Expedia Group's Migration Journey from Apache Cassandra to ScyllaDB
Learn what made Expedia, a multibillion dollar travel company, move from Cassandra to ScyllaDB, and the lessons they drew from the process.
In the above video, Singaram “Singa” Ragunathan and Dilip Kolosani presented their technical challenges, and how ScyllaDB was able to solve them.
Currently there are multiple applications at Expedia built on top of Apache Cassandra. “Which comes with its own set of challenges,” Singa noted. He highlighted four top issues:
Garbage Collection: The first well-known issue is with Java Virtual Machine (JVM) Garbage Collection (GC). Singa noted, “Apache Cassandra, written in Java, brings in the onus of managing garbage collection and making sure it is appropriately tuned for the workload at hand. It takes a significant amount of time and effort, as well as expertise required, to handle and tune the GC pause for every specific use case.”
Burst Traffic & Infrastructure Costs: The next two interrelated issues for Expedia are burst traffic which leads to overprovisioning. “With burst traffic or a sudden peak in the workload there is significant disturbance to the p99 response time. So we end up having buffer nodes to handle this peak capacity, which results in more infrastructure costs.”
Infrequent Releases: “Another significant worry” for Expedia, according to Singa, was Cassandra’s infrequent release schedule. “According to the past years’ history, the number of Apache Cassandra releases has significantly slowed down.”
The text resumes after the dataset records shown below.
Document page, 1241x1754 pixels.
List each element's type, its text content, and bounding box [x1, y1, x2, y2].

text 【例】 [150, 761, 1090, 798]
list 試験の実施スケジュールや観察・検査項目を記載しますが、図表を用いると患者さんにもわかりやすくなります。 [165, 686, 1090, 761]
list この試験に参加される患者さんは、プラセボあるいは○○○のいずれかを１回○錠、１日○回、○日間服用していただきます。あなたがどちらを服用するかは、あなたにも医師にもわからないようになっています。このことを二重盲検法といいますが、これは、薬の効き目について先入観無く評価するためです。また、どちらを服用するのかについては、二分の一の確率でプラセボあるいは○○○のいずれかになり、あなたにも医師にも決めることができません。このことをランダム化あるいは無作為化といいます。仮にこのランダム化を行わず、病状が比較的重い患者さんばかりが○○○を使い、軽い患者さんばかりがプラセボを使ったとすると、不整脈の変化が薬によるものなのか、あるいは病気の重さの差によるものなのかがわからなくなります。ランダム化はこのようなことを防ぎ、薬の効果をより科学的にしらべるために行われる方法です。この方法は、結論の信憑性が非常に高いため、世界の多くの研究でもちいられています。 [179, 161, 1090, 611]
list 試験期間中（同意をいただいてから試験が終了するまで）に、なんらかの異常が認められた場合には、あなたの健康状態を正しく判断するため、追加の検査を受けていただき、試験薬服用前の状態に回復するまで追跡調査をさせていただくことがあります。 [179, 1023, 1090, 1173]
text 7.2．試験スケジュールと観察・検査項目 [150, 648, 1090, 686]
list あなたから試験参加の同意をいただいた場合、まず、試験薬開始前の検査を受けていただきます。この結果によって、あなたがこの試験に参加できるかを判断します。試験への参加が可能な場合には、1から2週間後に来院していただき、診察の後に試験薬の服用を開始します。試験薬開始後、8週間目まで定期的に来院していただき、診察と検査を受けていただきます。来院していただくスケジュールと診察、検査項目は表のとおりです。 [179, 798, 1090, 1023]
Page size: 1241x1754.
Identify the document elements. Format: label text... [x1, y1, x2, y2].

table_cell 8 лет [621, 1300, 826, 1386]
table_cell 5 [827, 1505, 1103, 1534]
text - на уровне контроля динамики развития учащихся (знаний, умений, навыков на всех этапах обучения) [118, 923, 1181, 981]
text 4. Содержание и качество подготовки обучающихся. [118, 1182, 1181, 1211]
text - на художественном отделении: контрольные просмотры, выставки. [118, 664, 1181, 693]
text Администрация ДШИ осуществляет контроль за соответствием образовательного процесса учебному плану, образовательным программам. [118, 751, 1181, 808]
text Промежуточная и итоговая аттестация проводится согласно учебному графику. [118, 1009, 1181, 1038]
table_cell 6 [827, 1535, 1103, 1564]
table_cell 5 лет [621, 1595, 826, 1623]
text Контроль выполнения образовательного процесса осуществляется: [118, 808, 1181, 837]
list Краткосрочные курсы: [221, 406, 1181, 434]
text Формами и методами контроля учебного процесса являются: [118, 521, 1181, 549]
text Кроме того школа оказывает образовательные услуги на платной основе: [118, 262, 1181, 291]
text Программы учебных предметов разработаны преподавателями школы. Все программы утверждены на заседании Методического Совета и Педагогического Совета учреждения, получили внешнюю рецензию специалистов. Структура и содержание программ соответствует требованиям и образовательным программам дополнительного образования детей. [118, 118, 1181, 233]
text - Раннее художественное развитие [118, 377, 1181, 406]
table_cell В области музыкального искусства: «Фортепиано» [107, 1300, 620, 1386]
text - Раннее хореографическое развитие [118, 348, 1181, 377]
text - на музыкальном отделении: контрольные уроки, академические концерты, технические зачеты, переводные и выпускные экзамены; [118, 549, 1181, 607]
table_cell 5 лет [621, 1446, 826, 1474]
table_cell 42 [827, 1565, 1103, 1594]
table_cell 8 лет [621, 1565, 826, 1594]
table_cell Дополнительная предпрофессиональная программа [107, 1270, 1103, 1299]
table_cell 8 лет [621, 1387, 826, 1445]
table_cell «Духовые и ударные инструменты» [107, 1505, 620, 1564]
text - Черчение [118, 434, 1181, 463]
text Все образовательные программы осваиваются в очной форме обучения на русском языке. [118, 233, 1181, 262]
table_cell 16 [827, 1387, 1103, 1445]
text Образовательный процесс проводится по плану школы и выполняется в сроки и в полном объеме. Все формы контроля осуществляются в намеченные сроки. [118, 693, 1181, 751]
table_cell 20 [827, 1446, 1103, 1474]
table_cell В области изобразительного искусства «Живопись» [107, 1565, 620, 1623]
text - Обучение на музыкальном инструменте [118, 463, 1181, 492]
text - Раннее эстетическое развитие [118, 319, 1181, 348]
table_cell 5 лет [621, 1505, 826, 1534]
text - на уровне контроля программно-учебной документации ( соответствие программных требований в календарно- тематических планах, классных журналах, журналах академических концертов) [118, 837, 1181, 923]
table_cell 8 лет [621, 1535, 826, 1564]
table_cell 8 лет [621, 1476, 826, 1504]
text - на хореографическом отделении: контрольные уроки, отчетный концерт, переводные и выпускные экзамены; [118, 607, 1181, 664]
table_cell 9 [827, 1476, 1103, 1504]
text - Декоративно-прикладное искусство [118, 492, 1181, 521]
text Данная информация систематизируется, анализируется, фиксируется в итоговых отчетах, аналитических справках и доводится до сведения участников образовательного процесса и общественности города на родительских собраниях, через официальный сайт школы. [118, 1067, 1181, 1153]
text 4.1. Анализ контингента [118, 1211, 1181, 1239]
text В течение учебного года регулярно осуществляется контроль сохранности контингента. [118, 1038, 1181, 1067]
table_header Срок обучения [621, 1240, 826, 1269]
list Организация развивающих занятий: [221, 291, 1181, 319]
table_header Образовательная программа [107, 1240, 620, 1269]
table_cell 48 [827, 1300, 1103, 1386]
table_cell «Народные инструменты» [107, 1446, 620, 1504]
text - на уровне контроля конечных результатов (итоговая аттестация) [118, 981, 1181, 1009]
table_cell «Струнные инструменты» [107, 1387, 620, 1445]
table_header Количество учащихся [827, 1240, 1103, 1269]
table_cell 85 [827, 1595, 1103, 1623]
Showing a comparative timeline between Cassandra and ScyllaDB, Singa continued, “We would like to compare the open source commits in Cassandra versus ScyllaDB in a timeline chart here, and highlight the amount of releases that ScyllaDB has gone through in the same past three year period. As you can see, it gives enough confidence towards ScyllaDB that, given an issue or bug with a specific release, it will be soon addressed with a patch. In contrast with Apache Cassandra, one might have to wait longer.
Timeline created by Expedia showing the update frequency of Cassandra compared to ScyllaDB.
“So why did we end up with ScyllaDB?” Peace of mind, both operationally and expense-wise, was key. “Thanks to the C++ backend of ScyllaDB we no longer have to worry about ‘stop-the-world’ GC pauses. Also, we were able to store more data per node, and achieve more throughput per node, thereby saving significant dollars for the company.”
For Singa, another key issue was ease of migration. “From an Apache Cassandra code base, it’s frictionless for developers to switch over to ScyllaDB. For the use cases that we tried, there weren’t any data model changes necessary. And the ScyllaDB driver was compatible, and a swap-in replacement with Cassandra driver dependency. With a few tweaks to our automation framework that provisions an Apache Cassandra cluster, we were able to provision a ScyllaDB cluster.”
Lastly, in terms of being able to entrust Expedia’s business to ScyllaDB, “A clear roadmap and support from ScyllaDB’s Slack community comes in very handy.”
Expedia Geosystem on ScyllaDB
“The candidate application chosen for this proof-of-concept (POC) is our geosystem that provides information about geographical entities and the relationships between them. It aggregates data from multiple systems, like hotel location info, third party data, etc. This rich geography dataset enables different types of data searches using a simple REST API while guaranteeing single-digit millisecond p99 read response time.”
Sanga then described the prior existing architecture, “To speed up API responses, we are using multilayered cache, with Redis as a first layer, and Cassandra as a second layer.” The goal was to replace both Redis and Cassandra with ScyllaDB.
Dilip then described the ScyllaDB cluster that they ran tests on:
- 24 nodes
- 25 TB of data
- i3.2xlarge AWS instances
- ScyllaDB Open Source 4.1.4
“The idea is to test if a lower capacity ScyllaDB cluster can match the performance of our existing Cassandra cluster or not,” Dilip explained. “We didn’t face any major challenges migrating from Cassandra to ScyllaDB. We are not using any fancy features like secondary indexes, materialized views and lightweight transactions, so we kept our data model and application drivers as-is while migrating from Cassandra to ScyllaDB.”
In the performance comparison between Cassandra and ScyllaDB, Dilip showed how write latency was essentially flat and negligible for both, “But the real winner here is p99 read latency for ScyllaDB, which is consistently around 5 ms throughout the day.” He showed how Cassandra latency was “spiky in nature, and it varies from 20 to 80 ms throughout the day depending on the traffic pattern.”
For throughput, “ScyllaDB was also able to deliver throughput close to 3x compared with Apache Cassandra. So for applications that require high throughput and single-digit read latency, ScyllaDB is recommended over Apache Cassandra.” Their benchmark also helped them prove that ScyllaDB would provide a 30% infrastructure cost savings.